= Document excerpt =
Charminar, the Four Pillars of Hyderabad

Bang in the heart—literal and spiritual, so to say—of Hyderabad is the ornate four-towered building known as Charminar. We visited it on our second day in Hyderabad, but even on our first day, while sightseeing elsewhere, we were constantly asked: “Have you been to the Charminar?” We did intend to go (one can’t go to Hyderabad and not see the Charminar), but that persistent question spurred us on to make this the first stop on our second day of sightseeing.

The Charminar.

The Charminar.

The Charminar was built by Mohammad Quli Qutb Shah, the fifth ruler of the QutbShahi dynasty and the man who is credited with founding the city of Hyderabad in about 1591-92 CE. Why Mohammad Quli Qutb Shah built the Charminar is debatable; the most popular legend has it that Hyderabad had been badly hit by an epidemic of plague, and the eventual eradication of the disease was marked by building this commemorative structure.

A seller of pomegranates attends to his wares in front of the Charminar.

A seller of pomegranates attends to his wares in front of the Charminar.

The approach to Charminar is interesting enough in itself. On one stretch is the Mecca Masjid; on the other is what is known as Patthergatti, a stretch of road flanked by buildings of carved grey stone. Our cab driver, taking us to Charminar, told us that Patthergatti is the place to come to shop for trousseaus: all of Hyderabad’s Muslims, especially, he said, come here to shop when they’re getting married.

Patthergatti, the street lined with carved stone buildings as a marketplace for trousseaus etc.

(Saved data entries)
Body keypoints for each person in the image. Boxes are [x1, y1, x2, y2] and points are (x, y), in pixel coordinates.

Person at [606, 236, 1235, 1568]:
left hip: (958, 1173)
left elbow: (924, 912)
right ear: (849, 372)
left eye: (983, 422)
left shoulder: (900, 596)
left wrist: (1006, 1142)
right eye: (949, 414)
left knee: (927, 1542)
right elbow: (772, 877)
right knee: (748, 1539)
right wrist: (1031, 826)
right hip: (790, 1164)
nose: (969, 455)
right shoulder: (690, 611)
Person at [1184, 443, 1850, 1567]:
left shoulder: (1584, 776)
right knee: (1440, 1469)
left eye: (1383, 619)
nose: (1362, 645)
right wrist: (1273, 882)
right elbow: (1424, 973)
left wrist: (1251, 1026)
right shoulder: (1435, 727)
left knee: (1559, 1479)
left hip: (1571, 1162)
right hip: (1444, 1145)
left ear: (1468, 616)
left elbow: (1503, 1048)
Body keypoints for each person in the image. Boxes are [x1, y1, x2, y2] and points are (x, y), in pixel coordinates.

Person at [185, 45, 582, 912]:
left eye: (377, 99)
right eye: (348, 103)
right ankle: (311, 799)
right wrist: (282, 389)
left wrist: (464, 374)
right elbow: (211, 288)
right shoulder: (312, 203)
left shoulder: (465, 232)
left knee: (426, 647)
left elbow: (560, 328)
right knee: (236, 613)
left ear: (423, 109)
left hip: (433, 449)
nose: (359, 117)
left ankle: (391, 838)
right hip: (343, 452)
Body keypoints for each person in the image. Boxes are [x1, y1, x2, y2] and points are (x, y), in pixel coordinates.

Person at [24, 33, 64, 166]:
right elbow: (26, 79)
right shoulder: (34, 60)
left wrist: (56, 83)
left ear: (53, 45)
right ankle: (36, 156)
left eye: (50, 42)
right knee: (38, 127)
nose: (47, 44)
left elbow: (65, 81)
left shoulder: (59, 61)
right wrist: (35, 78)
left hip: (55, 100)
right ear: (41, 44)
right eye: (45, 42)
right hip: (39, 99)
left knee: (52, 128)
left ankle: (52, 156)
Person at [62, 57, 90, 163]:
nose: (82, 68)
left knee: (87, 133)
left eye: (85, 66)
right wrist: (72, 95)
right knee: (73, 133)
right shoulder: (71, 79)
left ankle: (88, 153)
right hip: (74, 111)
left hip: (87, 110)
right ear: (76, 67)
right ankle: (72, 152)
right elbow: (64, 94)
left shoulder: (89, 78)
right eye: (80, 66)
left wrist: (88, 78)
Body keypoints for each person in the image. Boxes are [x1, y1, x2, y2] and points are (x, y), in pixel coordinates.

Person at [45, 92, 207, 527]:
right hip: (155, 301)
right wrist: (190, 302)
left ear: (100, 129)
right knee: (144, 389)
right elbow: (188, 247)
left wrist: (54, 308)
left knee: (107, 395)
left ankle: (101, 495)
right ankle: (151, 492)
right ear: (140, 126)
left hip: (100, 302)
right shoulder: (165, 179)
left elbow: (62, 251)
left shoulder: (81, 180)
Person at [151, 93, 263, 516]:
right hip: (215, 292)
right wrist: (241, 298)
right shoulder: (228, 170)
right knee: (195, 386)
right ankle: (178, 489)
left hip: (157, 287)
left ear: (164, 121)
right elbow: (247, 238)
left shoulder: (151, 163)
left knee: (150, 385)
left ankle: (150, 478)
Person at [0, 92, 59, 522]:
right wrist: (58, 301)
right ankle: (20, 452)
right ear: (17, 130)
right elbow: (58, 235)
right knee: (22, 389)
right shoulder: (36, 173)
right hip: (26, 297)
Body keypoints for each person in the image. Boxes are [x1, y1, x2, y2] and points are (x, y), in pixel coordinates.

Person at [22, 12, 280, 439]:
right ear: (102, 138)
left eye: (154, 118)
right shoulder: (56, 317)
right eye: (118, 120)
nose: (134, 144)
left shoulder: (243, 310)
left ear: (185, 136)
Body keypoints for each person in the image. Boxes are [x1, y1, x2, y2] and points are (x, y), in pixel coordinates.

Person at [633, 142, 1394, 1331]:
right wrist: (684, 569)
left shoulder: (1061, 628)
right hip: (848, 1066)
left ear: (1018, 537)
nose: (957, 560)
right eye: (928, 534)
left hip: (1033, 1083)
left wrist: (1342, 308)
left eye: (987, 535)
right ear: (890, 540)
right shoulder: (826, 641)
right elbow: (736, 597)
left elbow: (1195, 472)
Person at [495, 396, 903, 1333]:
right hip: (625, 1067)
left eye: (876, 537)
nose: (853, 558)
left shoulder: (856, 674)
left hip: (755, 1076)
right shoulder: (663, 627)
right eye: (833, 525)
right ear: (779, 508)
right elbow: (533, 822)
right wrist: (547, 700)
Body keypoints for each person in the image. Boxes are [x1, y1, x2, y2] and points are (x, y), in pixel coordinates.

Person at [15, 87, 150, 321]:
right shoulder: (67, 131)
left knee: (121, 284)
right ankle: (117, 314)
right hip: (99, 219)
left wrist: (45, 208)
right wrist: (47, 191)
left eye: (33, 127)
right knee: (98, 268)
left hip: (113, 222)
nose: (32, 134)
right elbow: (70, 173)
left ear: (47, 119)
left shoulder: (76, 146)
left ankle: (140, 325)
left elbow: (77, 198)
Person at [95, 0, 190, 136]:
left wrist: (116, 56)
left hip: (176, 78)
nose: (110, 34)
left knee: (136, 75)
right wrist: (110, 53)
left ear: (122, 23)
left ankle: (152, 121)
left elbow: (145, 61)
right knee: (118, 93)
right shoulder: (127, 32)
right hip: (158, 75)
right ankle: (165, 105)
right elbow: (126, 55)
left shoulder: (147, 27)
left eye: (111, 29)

= Task 1 =
Answer these questions using the Charminar article:
(a) Who built the Charminar?
(b) What question were the visitors asked over and over on their first day?
(c) According to the cab driver, what do people come to Patthergatti to shop for?
= Task 2 =
Based on the Charminar article, say whether each statement is true (yes or no), and quote the words that decide it:
(a) The Charminar was the first stop on the second day of sightseeing.
(b) Patthergatti is lined with buildings of red brick.
(c) Everyone agrees on why the Charminar was built.
= Task 3 =
Print the part of the Charminar article from "The Charminar was" to "this commemorative structure.".

= Task answer 1 =
(a) Mohammad Quli Qutb Shah, the fifth ruler of the QutbShahi dynasty.
(b) "Have you been to the Charminar?"
(c) Trousseaus.

= Task answer 2 =
(a) Yes: "spurred us on to make this the first stop on our second day of sightseeing"
(b) No: "a stretch of road flanked by buildings of carved grey stone"
(c) No: "Why Mohammad Quli Qutb Shah built the Charminar is debatable"

= Task answer 3 =
The Charminar was built by Mohammad Quli Qutb Shah, the fifth ruler of the QutbShahi dynasty and the man who is credited with founding the city of Hyderabad in about 1591-92 CE. Why Mohammad Quli Qutb Shah built the Charminar is debatable; the most popular legend has it that Hyderabad had been badly hit by an epidemic of plague, and the eventual eradication of the disease was marked by building this commemorative structure.